** YOUR TASK **
Your answer needs to include each line of the records in which the string "bold" can be found.

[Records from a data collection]
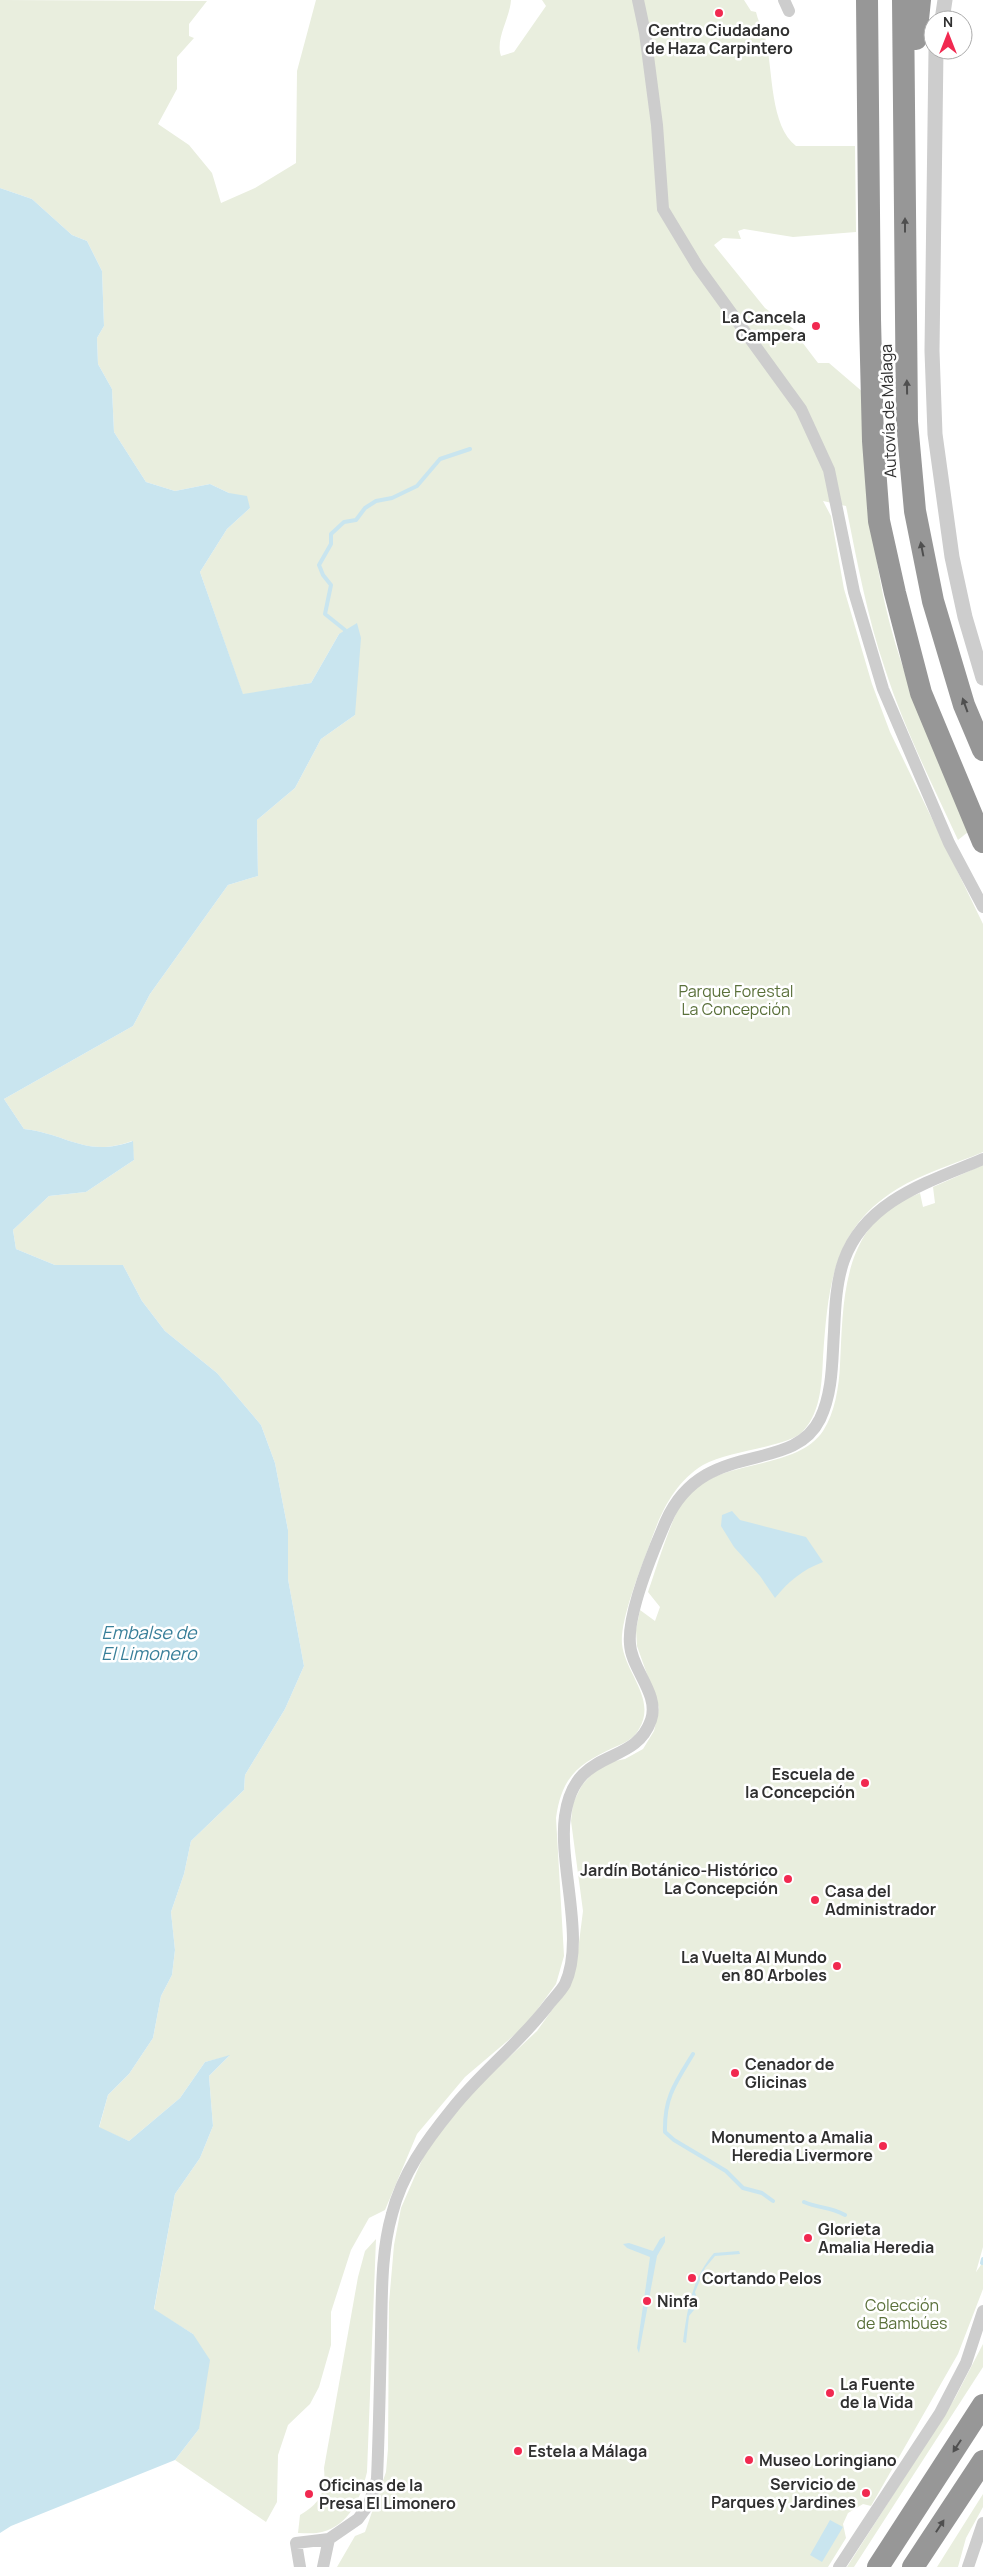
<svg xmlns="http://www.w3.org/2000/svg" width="983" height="2567" font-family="Manrope,sans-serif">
  <rect width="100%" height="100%" fill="#fff"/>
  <!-- green -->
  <path fill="#e9eede" d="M 0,0 L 207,1 L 189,24 L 189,36 L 194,38 L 177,57 L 177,89 L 158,124 L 189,145 L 212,173 L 221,203 L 255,188 L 296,163 L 297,71 L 316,0 L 511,0 C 510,18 495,39 501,56 L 514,52 L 546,6 L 542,0 L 744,0 L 751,11 L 756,12 C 758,22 764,31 766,41 C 773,71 770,126 796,146 L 855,146 L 856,232 L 793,237 L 744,229 L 738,231 L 741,239 L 723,238 L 714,245 L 765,308 L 799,333 L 799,338 L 818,363 L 829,363 L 864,393 C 867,464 869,533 885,604 C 902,681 939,758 968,832 L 958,840 C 932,784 904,728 885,669 C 867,616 857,561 846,506 L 823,501 L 831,516 L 844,589 L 872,684 L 890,732 L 983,924 L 983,1152 C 955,1164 923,1173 897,1189 C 832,1229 828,1288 823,1357 C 822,1381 821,1411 804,1430 C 797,1439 779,1443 768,1446 C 749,1451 719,1456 703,1465 C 672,1484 659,1517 648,1549 C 639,1573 620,1621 622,1644 C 625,1673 657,1699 639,1729 C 634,1739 624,1743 615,1747 C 578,1764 562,1776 556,1818 L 564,1956 L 556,1984 L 526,2025 L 465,2077 L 417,2134 L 385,2210 L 369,2218 L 351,2250 L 331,2312 L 331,2345 L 319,2387 L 310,2404 L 288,2425 L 278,2455 L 277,2502 L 266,2522 L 175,2460 L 199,2429 L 193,2334 L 154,2310 L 175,2194 L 200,2158 L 213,2126 L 209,2076 L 229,2056 L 205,2062 L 180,2098 L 129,2141 L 99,2128 L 108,2095 L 129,2074 L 153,2038 L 161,1996 L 172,1975 L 175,1950 L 171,1912 L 184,1874 L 191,1841 L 244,1790 L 245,1775 L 285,1709 L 304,1666 L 288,1579 L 288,1530 L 275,1463 L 261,1425 L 217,1373 L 165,1331 L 142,1301 L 123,1265 L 55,1265 L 16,1249 L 13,1230 L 49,1196 L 86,1192 L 134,1160 L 132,1141 C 86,1158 68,1134 24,1129 L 4,1099 L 133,1026 L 150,994 L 228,885 L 258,876 L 257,820 L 295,788 L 321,739 L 355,715 L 339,634 L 311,683 L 243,695 L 200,572 L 227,529 L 250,508 L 229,493 L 210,484 L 175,491 L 146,482 L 114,432 L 112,389 L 98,364 L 97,338 L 104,326 L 102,271 L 87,241 L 72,235 L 32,199 L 0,188 Z
    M 983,1165 L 983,2247 L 976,2272 L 983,2262 L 983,2289 L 958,2354 L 871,2506 L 863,2504 L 848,2513 L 843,2524 L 846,2538 L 828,2567 L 337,2567 L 355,2536 L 365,2532 L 386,2472 L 388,2449 L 389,2303 L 394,2245 L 401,2208 L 425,2153 L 471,2093 L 537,2031 L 569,1986 L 576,1966 L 583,1911 L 571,1821 L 573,1803 L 582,1785 L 593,1773 L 610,1762 L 625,1759 L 643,1749 L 654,1731 L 659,1708 L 637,1646 L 636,1630 L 640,1610 L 655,1621 L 660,1607 L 648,1592 C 656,1570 673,1510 688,1494 C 723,1458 796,1471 823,1431 C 835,1413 839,1386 840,1365 C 843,1310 841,1241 893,1206 C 901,1200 911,1197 920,1193 L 923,1207 L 935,1203 L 933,1187 Z
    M 376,2239 L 367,2472 C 361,2497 350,2525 322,2532 C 315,2534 306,2533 298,2533 L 300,2515 C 321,2503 326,2491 324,2468 L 358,2277 L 365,2251 Z
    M 983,2344 L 983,2367 L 854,2567 L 847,2567 L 955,2398 Z
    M 983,2494 L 983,2507 L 966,2538 L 958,2567 L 937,2567 Z"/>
  <!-- water -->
  <path fill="#c9e5ef" d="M 0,188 L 32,199 L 72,235 L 87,241 L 102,271 L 104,326 L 97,338 L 98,364 L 112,389 L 114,432 L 146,482 L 175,491 L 210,484 L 229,493 L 247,496 L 250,508 L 227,529 L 200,572 L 243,694 L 311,683 L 339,634 L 357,623 L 361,638 L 355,715 L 321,739 L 295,788 L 257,820 L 258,876 L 228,885 L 150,994 L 133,1026 L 4,1099 L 24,1129 C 68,1134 86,1158 133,1141 L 134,1160 L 86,1192 L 49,1196 L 13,1230 L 16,1249 L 55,1265 L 123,1265 L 142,1301 L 165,1331 L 217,1373 L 261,1425 L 275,1463 L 288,1530 L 288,1579 L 304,1666 L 285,1709 L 245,1775 L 244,1790 L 191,1841 L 184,1874 L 171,1912 L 175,1950 L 172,1975 L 161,1996 L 153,2038 L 129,2074 L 108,2095 L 99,2127 L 129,2141 L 180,2098 L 205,2062 L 230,2055 L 209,2076 L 213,2126 L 200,2158 L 175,2194 L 154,2309 L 193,2334 L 210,2360 L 199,2429 L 175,2460 L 11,2526 L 0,2533 Z
    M 732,1511 L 740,1520 L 806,1537 L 823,1562 C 802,1570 789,1581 775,1598 L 760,1576 L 734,1547 L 721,1526 L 722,1515 Z
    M 665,2236 L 665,2242 L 657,2256 L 639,2353 L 637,2348 L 650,2257 L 627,2248 L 623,2244 L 629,2243 L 653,2251 L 660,2239 Z
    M 739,2251 L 740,2254 L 715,2256 L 705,2268 L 695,2292 L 697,2299 L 694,2310 L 689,2316 L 686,2343 L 683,2342 C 687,2310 692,2278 714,2253 Z
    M 830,2520 L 843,2527 L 822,2562 L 810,2555 Z"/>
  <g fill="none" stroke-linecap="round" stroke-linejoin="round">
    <!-- stream -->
    <path stroke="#c9e5ef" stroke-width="4" d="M 345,635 L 345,630 L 325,614 L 331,585 L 323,575 L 319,565 L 331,544 L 331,534 L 344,522 L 356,520 L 365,508 L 376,501 L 392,498 L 417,486 L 440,459 L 470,449
      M 693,2054 C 676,2082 664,2097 665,2132 L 674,2140 L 726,2171 L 743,2188 L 762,2193 L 773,2201
      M 804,2202 C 820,2209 829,2206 845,2215
      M 982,2263 L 983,2259"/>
    <!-- minor -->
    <path stroke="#cdcdcd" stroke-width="12" d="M 638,0 L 645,33 L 657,125 L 663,209 L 698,267 L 801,409 L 829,470 L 854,592 L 883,689 L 949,843 L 983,907
      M 784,0 L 789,11
      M 300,2567 L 296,2543 L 329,2539 L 358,2519 L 369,2504 L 377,2479 C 379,2431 380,2383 381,2334 C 382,2294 381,2252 392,2214 C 402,2174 426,2141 452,2109 C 482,2071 521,2042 550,2003 C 555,1997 561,1991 565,1984 C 586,1939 558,1864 565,1816 C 575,1744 634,1769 651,1720 C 660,1694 631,1669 630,1644 C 627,1613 653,1551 666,1521 C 703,1437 792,1476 820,1419 C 833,1392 832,1361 834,1332 C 835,1309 836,1282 844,1260 C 866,1200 929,1182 983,1159
      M 323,2567 L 329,2539
      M 839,2567 L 940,2413 L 966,2363 L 983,2311
      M 968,2567 L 983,2523"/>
    <!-- tertiary -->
    <path stroke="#cdcdcd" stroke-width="15" d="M 942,20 L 945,0
      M 936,50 L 932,351 L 935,434 L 952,557 L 965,617 L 983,678"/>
    <!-- motorway -->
    <path stroke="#979797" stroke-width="22" d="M 867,0 L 870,319 L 873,441 L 879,521 L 895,593 L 921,693 L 983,842
      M 903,0 L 907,422 L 915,511 L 933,601 L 964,705 L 983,750
      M 916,39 L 920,0
      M 878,2567 L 983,2405
      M 913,2567 L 983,2461"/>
  </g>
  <!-- one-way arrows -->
  <defs><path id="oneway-solid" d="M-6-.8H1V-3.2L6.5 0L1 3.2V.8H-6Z" transform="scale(1.25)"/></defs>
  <g fill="#4f4f4f">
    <use href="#oneway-solid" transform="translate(905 225) rotate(-90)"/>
    <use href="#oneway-solid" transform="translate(907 387) rotate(-91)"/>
    <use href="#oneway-solid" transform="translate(922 549) rotate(-101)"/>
    <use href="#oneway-solid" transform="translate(965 705) rotate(-110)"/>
    <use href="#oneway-solid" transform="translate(957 2446) rotate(123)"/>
    <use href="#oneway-solid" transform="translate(940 2526) rotate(-57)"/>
  </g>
  <!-- markers -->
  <g fill="#f12950" stroke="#fff" stroke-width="2">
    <circle cx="719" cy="13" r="5"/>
    <circle cx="816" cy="326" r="5"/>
    <circle cx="865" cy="1783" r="5"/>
    <circle cx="788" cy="1879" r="5"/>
    <circle cx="815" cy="1900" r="5"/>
    <circle cx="837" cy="1966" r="5"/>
    <circle cx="735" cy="2073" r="5"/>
    <circle cx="883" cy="2146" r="5"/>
    <circle cx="808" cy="2238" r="5"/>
    <circle cx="692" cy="2278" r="5"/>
    <circle cx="647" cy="2301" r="5"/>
    <circle cx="830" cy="2393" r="5"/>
    <circle cx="518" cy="2451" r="5"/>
    <circle cx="749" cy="2460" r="5"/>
    <circle cx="866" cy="2493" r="5"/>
    <circle cx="309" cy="2494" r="5"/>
  </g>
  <g text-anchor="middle" stroke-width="5" stroke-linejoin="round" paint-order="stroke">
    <!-- poi labels -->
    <g font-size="16" font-weight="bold" fill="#303030" stroke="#fff" text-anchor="start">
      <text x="719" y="36" text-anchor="middle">Centro Ciudadano<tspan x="719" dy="18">de Haza Carpintero</tspan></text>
      <text x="806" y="323" text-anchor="end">La Cancela<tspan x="806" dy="18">Campera</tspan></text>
      <text x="855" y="1780" text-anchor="end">Escuela de<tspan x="855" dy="18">la Concepción</tspan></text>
      <text x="778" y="1876" text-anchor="end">Jardín Botánico-Histórico<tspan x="778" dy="18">La Concepción</tspan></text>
      <text x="825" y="1897">Casa del<tspan x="825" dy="18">Administrador</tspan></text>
      <text x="827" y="1963" text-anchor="end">La Vuelta Al Mundo<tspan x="827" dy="18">en 80 Arboles</tspan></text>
      <text x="745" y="2070">Cenador de<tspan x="745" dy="18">Glicinas</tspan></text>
      <text x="873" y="2143" text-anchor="end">Monumento a Amalia<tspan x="873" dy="18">Heredia Livermore</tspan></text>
      <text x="818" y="2235">Glorieta<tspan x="818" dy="18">Amalia Heredia</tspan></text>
      <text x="702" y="2284">Cortando Pelos</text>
      <text x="657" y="2307">Ninfa</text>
      <text x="840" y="2390">La Fuente<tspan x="840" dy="18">de la Vida</tspan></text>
      <text x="528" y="2457">Estela a Málaga</text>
      <text x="759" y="2466">Museo Loringiano</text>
      <text x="856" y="2490" text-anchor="end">Servicio de<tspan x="856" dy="18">Parques y Jardines</tspan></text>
      <text x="319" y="2491">Oficinas de la<tspan x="319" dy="18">Presa El Limonero</tspan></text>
    </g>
    <!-- street labels -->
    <g font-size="16" fill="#303030" stroke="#fff">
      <text transform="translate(888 411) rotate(-92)" y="6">Autovía de Málaga</text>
    </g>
    <!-- park labels -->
    <g font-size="16" fill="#5a703a" stroke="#fff">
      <text x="736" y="997">Parque Forestal<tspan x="736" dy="18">La Concepción</tspan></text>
      <text x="902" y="2311">Colección<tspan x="902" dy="18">de Bambúes</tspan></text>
    </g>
    <!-- water labels -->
    <g font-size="18" font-style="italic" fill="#387f99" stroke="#fff">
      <text x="149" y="1639">Embalse de<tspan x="149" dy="21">El Limonero</tspan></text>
    </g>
  </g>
  <!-- north arrow -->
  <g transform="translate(948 35)"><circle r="24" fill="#ffffff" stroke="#acacac"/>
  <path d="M0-4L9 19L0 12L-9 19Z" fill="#f12950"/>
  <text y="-8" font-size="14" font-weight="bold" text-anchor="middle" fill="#303030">N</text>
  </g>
</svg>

** OUTPUT OF THE EXERCISE **
    <g font-size="16" font-weight="bold" fill="#303030" stroke="#fff" text-anchor="start">
  <text y="-8" font-size="14" font-weight="bold" text-anchor="middle" fill="#303030">N</text>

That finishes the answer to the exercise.